--- AVAILABLE DATA ---

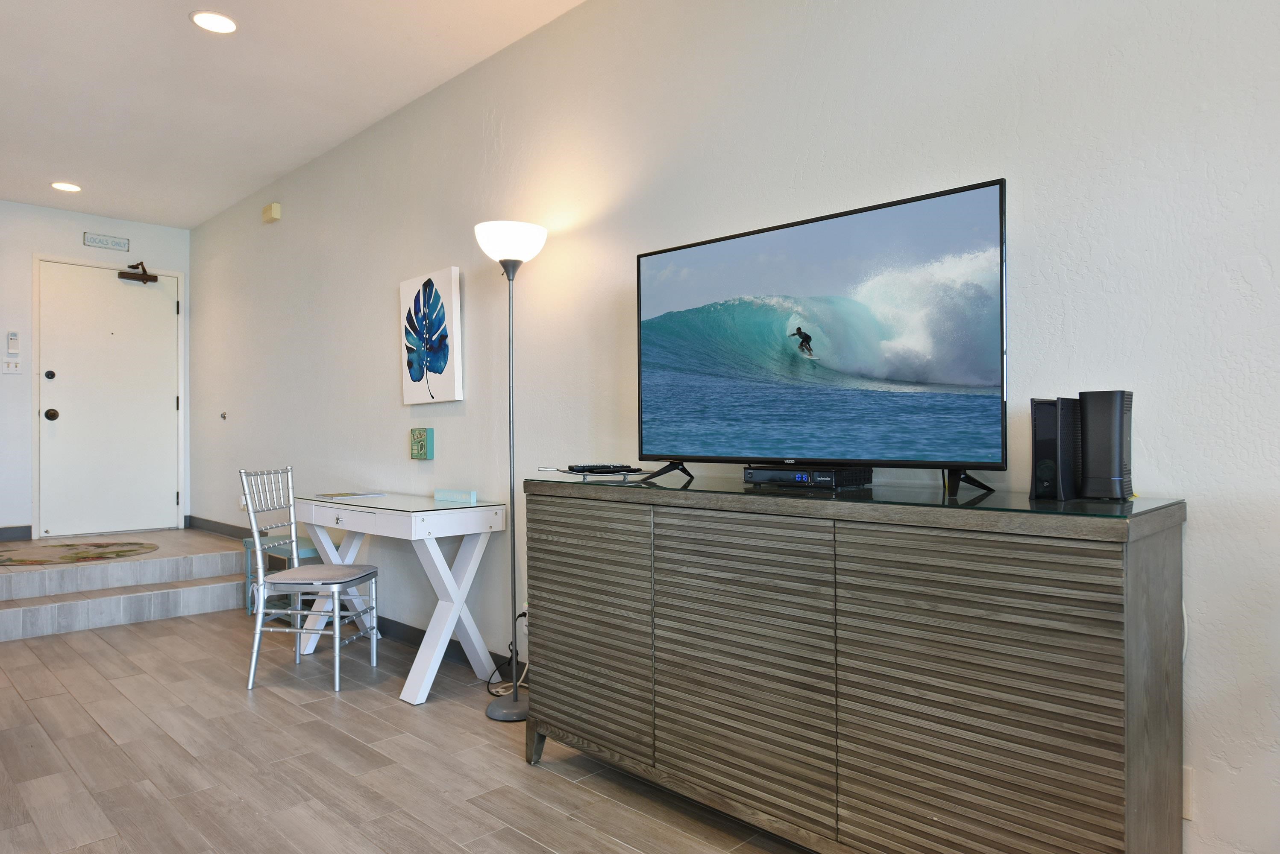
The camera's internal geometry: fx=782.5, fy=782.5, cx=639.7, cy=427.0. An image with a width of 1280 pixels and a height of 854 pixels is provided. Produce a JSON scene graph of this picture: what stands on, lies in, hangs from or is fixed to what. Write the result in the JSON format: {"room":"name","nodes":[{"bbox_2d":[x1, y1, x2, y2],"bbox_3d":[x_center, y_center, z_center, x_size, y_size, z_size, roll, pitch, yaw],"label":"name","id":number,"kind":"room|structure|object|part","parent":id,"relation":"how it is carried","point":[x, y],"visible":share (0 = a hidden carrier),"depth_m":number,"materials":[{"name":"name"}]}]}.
{"room":"living room","nodes":[
{"label":"living room","id":0,"kind":"room"},
{"bbox_2d":[0,198,190,539],"bbox_3d":[-5.035,-0.340,5.655,0.145,2.730,3.155,-1,0,44],"label":"back wall","id":1,"kind":"structure","parent":0,"point":[81,230],"depth_m":5.97,"materials":[{"name":"white paint"}]},
{"bbox_2d":[1,358,21,374],"bbox_3d":[-4.677,-0.450,5.818,0.017,0.113,0.113,-1,0,44],"label":"light switch","id":2,"kind":"object","parent":1,"relation":"attached to","point":[11,369],"visible":0.98,"depth_m":5.82,"materials":[{"name":"white plastic"}]},
{"bbox_2d":[6,331,20,352],"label":"remote control","id":3,"kind":"object","parent":1,"relation":"attached to","point":[13,337],"visible":0.98,"depth_m":5.81,"materials":[{"name":"white plastic"}]},
{"bbox_2d":[0,525,32,541],"bbox_3d":[-5.185,0.792,5.298,0.014,0.102,1.689,-1,0,44],"label":"baseboard","id":4,"kind":"structure","parent":1,"relation":"attached to","point":[1,534],"depth_m":5.83,"materials":[{"name":"grey paint"}]},
{"bbox_2d":[82,231,129,250],"bbox_3d":[-4.250,-1.478,6.231,0.016,0.094,0.306,-1,0,44],"label":"wall sign","id":5,"kind":"object","parent":1,"relation":"attached to","point":[116,242],"visible":0.98,"depth_m":6.22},
{"bbox_2d":[33,262,181,539],"bbox_3d":[-4.209,-0.198,6.294,0.126,2.097,0.955,-1,0,44],"label":"front door","id":6,"kind":"structure","parent":1,"relation":"in","point":[164,404],"depth_m":6.27,"materials":[{"name":"white paint"}]},
{"bbox_3d":[-4.449,-0.384,5.916,0.057,0.073,0.061,-1,0,44],"label":"deadbolt","id":7,"kind":"part","parent":6,"relation":"part of","materials":[{"name":"black metal"}]},
{"bbox_3d":[-4.481,-0.090,5.981,0.080,0.088,0.078,-1,0,44],"label":"doorknob","id":8,"kind":"part","parent":6,"relation":"part of","materials":[{"name":"metal"}]},
{"bbox_2d":[117,262,158,282],"bbox_3d":[-4.063,-1.255,6.338,0.183,0.159,0.216,-1,0,44],"label":"door closer","id":9,"kind":"object","parent":6,"relation":"attached to","point":[121,272],"visible":0.99,"depth_m":6.31,"materials":[{"name":"metal"}]},
{"bbox_2d":[0,0,591,228],"bbox_3d":[-1.640,-1.747,1.758,10.205,0.111,4.109,-1,0,44],"label":"ceiling","id":10,"kind":"structure","parent":0,"point":[181,16],"depth_m":3.85,"materials":[{"name":"white paint"}]},
{"bbox_2d":[49,181,82,192],"bbox_3d":[-3.998,-1.673,5.456,0.188,0.009,0.187,-1,0,44],"label":"recessed light","id":11,"kind":"object","parent":10,"relation":"in","point":[71,188],"visible":0.99,"depth_m":5.44,"materials":[{"name":"white"}]},
{"bbox_2d":[189,10,237,33],"bbox_3d":[-1.782,-1.693,3.274,0.188,0.008,0.186,-1,0,44],"label":"recessed light","id":12,"kind":"object","parent":10,"relation":"in","point":[209,23],"visible":0.99,"depth_m":3.27,"materials":[{"name":"white"}]},
{"bbox_2d":[0,600,825,853],"bbox_3d":[-1.248,1.167,1.502,9.140,0.100,3.937,-1,0,44],"label":"floor","id":13,"kind":"structure","parent":0,"point":[106,743],"depth_m":2.59,"materials":[{"name":"brown wood"}]},
{"bbox_2d":[0,528,249,641],"bbox_3d":[-3.844,1.002,5.170,2.427,0.264,2.351,-1,0,44],"label":"platform","id":14,"kind":"structure","parent":13,"relation":"on","point":[101,539],"depth_m":4.79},
{"bbox_2d":[0,540,158,565],"bbox_3d":[-3.844,0.834,5.156,0.966,0.009,1.189,-1,0,44],"label":"doormat","id":15,"kind":"object","parent":14,"relation":"on","point":[126,551],"visible":0.99,"depth_m":5.15,"materials":[{"name":"carpet"}]},
{"bbox_2d":[241,534,319,619],"bbox_3d":[-2.095,0.896,4.668,0.514,0.462,0.315,-1,0,44],"label":"stool","id":16,"kind":"object","parent":13,"relation":"on","point":[306,539],"visible":0.37,"depth_m":4.60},
{"bbox_2d":[240,469,382,695],"bbox_3d":[-1.487,0.662,3.571,0.468,0.935,0.427,0,0,9],"label":"chair","id":17,"kind":"object","parent":13,"relation":"on","point":[259,623],"visible":1,"depth_m":3.45,"materials":[{"name":"metal"}]},
{"bbox_2d":[288,490,513,705],"bbox_3d":[-1.176,0.734,3.710,1.245,0.778,0.525,-1,0,44],"label":"white desk","id":18,"kind":"object","parent":13,"relation":"on","point":[417,519],"visible":0.91,"depth_m":3.44,"materials":[{"name":"white wood"}]},
{"bbox_2d":[313,490,387,499],"bbox_3d":[-1.509,0.351,4.067,0.267,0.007,0.288,-1,0,44],"label":"paper","id":19,"kind":"object","parent":18,"relation":"on","point":[339,494],"visible":0.98,"depth_m":4.02,"materials":[{"name":"white paper"}]},
{"bbox_2d":[433,488,477,503],"bbox_3d":[-0.866,0.323,3.664,0.254,0.050,0.039,-1,0,44],"label":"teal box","id":20,"kind":"object","parent":18,"relation":"on","point":[437,497],"visible":0.99,"depth_m":3.64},
{"bbox_2d":[484,610,529,699],"bbox_3d":[-0.525,0.940,3.303,0.241,0.326,0.230,-1,0,44],"label":"power cord","id":21,"kind":"object","parent":13,"relation":"on","point":[524,614],"visible":0.53,"depth_m":3.30,"materials":[{"name":"black plastic"}]},
{"bbox_2d":[475,220,547,720],"bbox_3d":[-0.506,0.157,3.113,0.291,1.914,0.278,-1,0,44],"label":"floor lamp","id":22,"kind":"object","parent":13,"relation":"on","point":[512,706],"visible":0.97,"depth_m":3.09,"materials":[{"name":"metal"}]},
{"bbox_3d":[-0.526,-0.740,3.180,0.295,0.137,0.295,-1,0,44],"label":"lamp shade","id":23,"kind":"part","parent":22,"relation":"part of","materials":[{"name":"white glass"}]},
{"bbox_2d":[527,475,1187,853],"bbox_3d":[0.419,0.640,2.165,1.732,0.931,0.489,-1,0,44],"label":"sideboard","id":24,"kind":"object","parent":13,"relation":"on","point":[1128,671],"visible":0.99,"depth_m":1.75,"materials":[{"name":"wood"}]},
{"bbox_3d":[-0.180,0.634,2.429,0.515,0.718,0.039,-1,0,44],"label":"cabinet door","id":25,"kind":"part","parent":24,"relation":"part of","materials":[{"name":"wood"}]},
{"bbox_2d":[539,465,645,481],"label":"tray","id":26,"kind":"object","parent":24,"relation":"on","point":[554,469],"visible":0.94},
{"bbox_2d":[566,464,638,473],"bbox_3d":[-0.127,0.140,2.649,0.208,0.021,0.094,0,0,-27],"label":"remote control","id":27,"kind":"object","parent":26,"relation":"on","point":[589,469],"visible":0.99,"depth_m":2.61,"materials":[{"name":"black plastic"}]},
{"bbox_3d":[0.251,0.622,1.985,0.449,0.732,0.055,-1,0,44],"label":"cabinet door","id":28,"kind":"part","parent":24,"relation":"part of","materials":[{"name":"wood"}]},
{"bbox_2d":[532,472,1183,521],"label":"glass top","id":29,"kind":"object","parent":24,"relation":"on","point":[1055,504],"visible":0.77,"depth_m":1.83,"materials":[{"name":"glass"}]},
{"bbox_2d":[744,464,873,489],"bbox_3d":[0.459,0.136,2.196,0.309,0.052,0.196,-1,0,44],"label":"cable box","id":30,"kind":"object","parent":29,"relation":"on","point":[760,471],"visible":0.97,"depth_m":2.12,"materials":[{"name":"black plastic"}]},
{"bbox_2d":[633,178,1011,497],"bbox_3d":[0.418,-0.209,2.203,1.120,0.732,0.356,-1,0,44],"label":"television","id":31,"kind":"object","parent":29,"relation":"on","point":[802,230],"visible":0.97,"depth_m":2.10,"materials":[{"name":"black"}]},
{"bbox_3d":[0.089,0.114,2.591,0.179,0.118,0.211,-1,0,44],"label":"tv stand","id":32,"kind":"part","parent":31,"relation":"part of","materials":[{"name":"black metal"}]},
{"bbox_3d":[0.789,0.093,1.974,0.148,0.126,0.166,-1,0,44],"label":"tv stand","id":33,"kind":"part","parent":31,"relation":"part of","materials":[{"name":"black metal"}]},
{"bbox_2d":[1029,397,1079,502],"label":"router","id":34,"kind":"object","parent":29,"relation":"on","point":[1048,432],"visible":0.94,"depth_m":1.72,"materials":[{"name":"black"}]},
{"bbox_2d":[1077,390,1134,502],"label":"modem","id":35,"kind":"object","parent":29,"relation":"on","point":[1090,422],"visible":0.96,"depth_m":1.67,"materials":[{"name":"black plastic"}]},
{"bbox_3d":[0.656,0.631,1.593,0.435,0.770,0.043,-1,0,44],"label":"cabinet door","id":36,"kind":"part","parent":24,"relation":"part of","materials":[{"name":"brown wood"}]},
{"bbox_2d":[187,0,1279,853],"bbox_3d":[-0.491,-0.277,3.487,9.536,2.828,0.131,-1,0,44],"label":"right wall","id":37,"kind":"structure","parent":0,"point":[993,160],"depth_m":2.47,"materials":[{"name":"white paint"}]},
{"bbox_2d":[219,411,227,419],"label":"door stop","id":38,"kind":"object","parent":37,"relation":"attached to","point":[224,417],"visible":0.97,"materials":[{"name":"metal"}]},
{"bbox_2d":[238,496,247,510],"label":"wall socket","id":39,"kind":"object","parent":37,"relation":"attached to","point":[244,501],"visible":0.59,"depth_m":5.72,"materials":[{"name":"white plastic"}]},
{"bbox_2d":[261,202,281,222],"bbox_3d":[-2.526,-1.466,5.356,0.172,0.111,0.055,-1,0,44],"label":"door chime","id":40,"kind":"object","parent":37,"relation":"attached to","point":[274,207],"visible":0.99,"depth_m":5.31,"materials":[{"name":"beige"}]},
{"bbox_2d":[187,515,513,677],"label":"baseboard","id":41,"kind":"structure","parent":37,"relation":"attached to","point":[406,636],"depth_m":4.16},
{"bbox_2d":[409,427,433,459],"bbox_3d":[-1.118,0.083,3.994,0.155,0.161,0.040,-1,0,44],"label":"wall plaque","id":42,"kind":"object","parent":37,"relation":"attached to","point":[421,444],"visible":0.99,"depth_m":3.96,"materials":[{"name":"green wood"}]},
{"bbox_2d":[399,266,463,404],"bbox_3d":[-1.057,-0.441,3.923,0.510,0.648,0.039,-1,0,44],"label":"painting","id":43,"kind":"object","parent":37,"relation":"attached to","point":[447,287],"visible":0.99,"depth_m":3.88},
{"bbox_2d":[1182,764,1192,820],"bbox_3d":[1.187,0.807,1.745,0.071,0.116,0.009,-1,0,44],"label":"wall socket","id":44,"kind":"object","parent":37,"relation":"attached to","point":[1186,793],"visible":0.21,"depth_m":1.72,"materials":[{"name":"white plastic"}]}
]}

---

TASK REQUIREMENTS
From the records above, pull every line that carries the word "living".

SOLUTION TO THE EXERCISE
{"room":"living room","nodes":[
{"label":"living room","id":0,"kind":"room"},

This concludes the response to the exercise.